*** Opening of ENTRIES PROVIDED ***

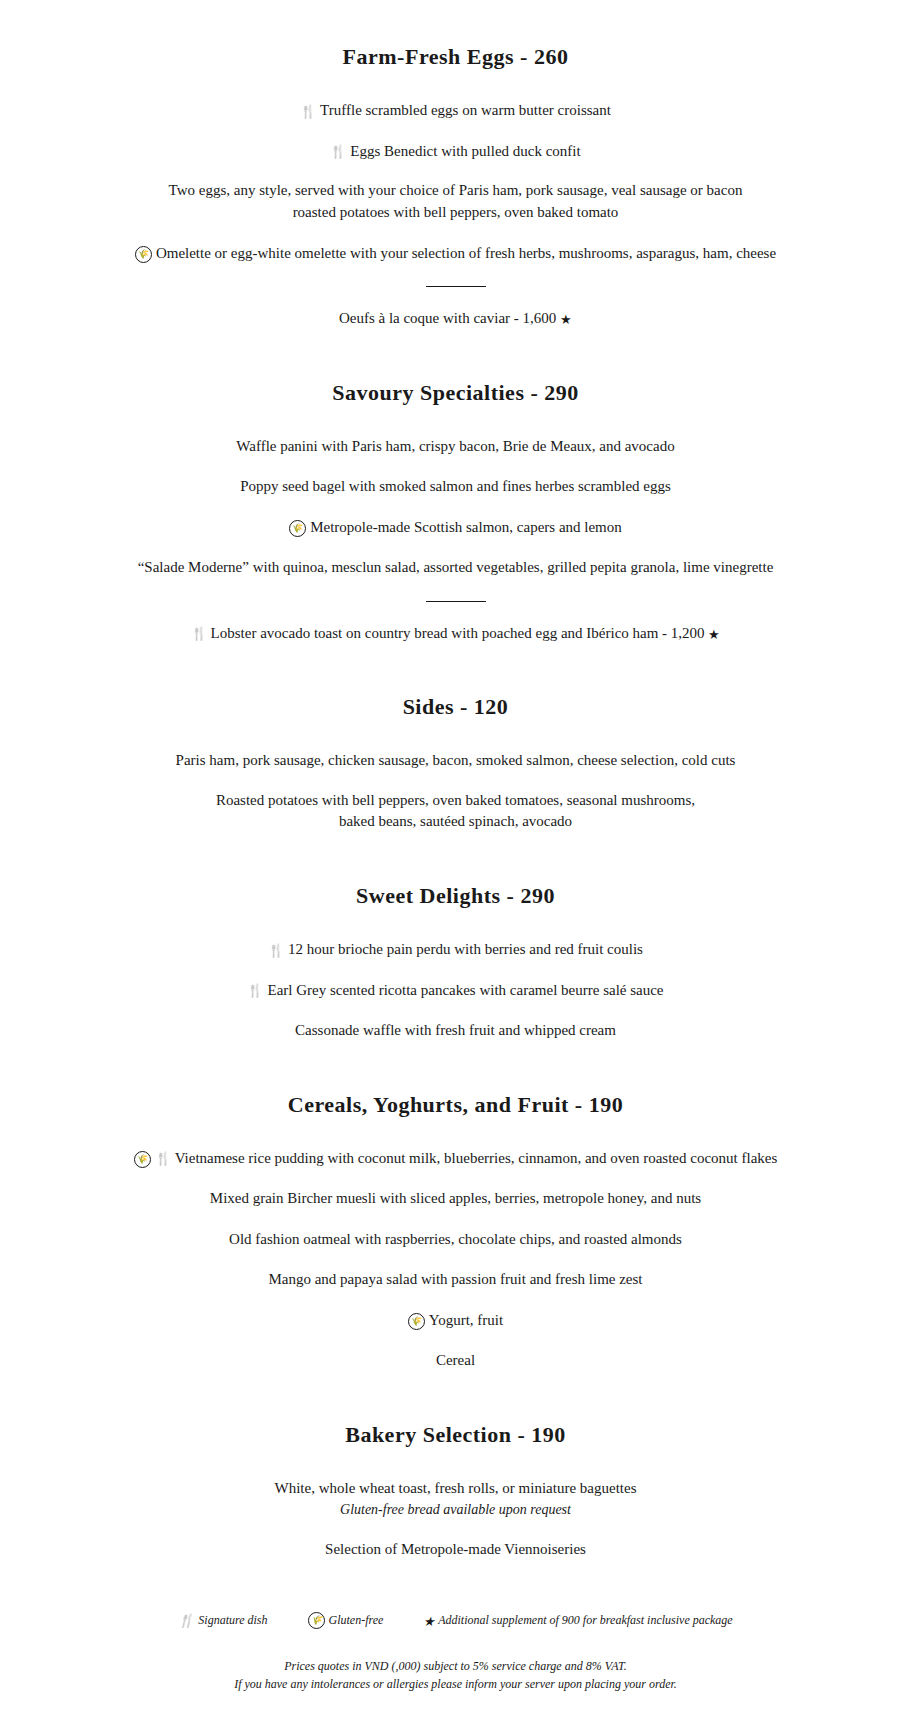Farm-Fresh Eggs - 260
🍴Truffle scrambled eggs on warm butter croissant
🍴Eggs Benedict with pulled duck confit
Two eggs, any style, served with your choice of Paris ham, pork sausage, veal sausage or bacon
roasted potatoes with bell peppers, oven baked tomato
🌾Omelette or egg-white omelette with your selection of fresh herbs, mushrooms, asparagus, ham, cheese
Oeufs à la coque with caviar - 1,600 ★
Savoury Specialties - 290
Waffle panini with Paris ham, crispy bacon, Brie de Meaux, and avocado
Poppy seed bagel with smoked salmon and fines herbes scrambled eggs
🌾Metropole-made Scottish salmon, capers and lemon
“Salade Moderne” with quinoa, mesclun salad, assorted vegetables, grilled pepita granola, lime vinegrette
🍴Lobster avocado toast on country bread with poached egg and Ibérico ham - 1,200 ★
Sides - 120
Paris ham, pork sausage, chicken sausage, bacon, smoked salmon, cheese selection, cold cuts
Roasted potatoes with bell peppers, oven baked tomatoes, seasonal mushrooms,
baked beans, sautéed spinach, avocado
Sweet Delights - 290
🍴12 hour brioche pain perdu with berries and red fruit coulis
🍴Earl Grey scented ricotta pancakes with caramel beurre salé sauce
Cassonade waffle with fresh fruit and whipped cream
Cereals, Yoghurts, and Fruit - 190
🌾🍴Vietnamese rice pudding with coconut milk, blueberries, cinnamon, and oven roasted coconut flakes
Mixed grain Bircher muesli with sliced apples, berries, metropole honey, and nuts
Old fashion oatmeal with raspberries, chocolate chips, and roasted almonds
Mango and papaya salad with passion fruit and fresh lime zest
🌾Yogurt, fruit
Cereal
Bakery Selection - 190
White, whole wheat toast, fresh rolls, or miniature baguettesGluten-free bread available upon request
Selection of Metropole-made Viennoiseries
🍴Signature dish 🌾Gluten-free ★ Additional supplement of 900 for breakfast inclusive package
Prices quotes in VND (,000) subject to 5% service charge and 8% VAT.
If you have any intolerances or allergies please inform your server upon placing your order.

*** Close of ENTRIES PROVIDED ***

Sift the data above for lines with "pork", then copy each one.

Two eggs, any style, served with your choice of Paris ham, pork sausage, veal sausage or bacon
Paris ham, pork sausage, chicken sausage, bacon, smoked salmon, cheese selection, cold cuts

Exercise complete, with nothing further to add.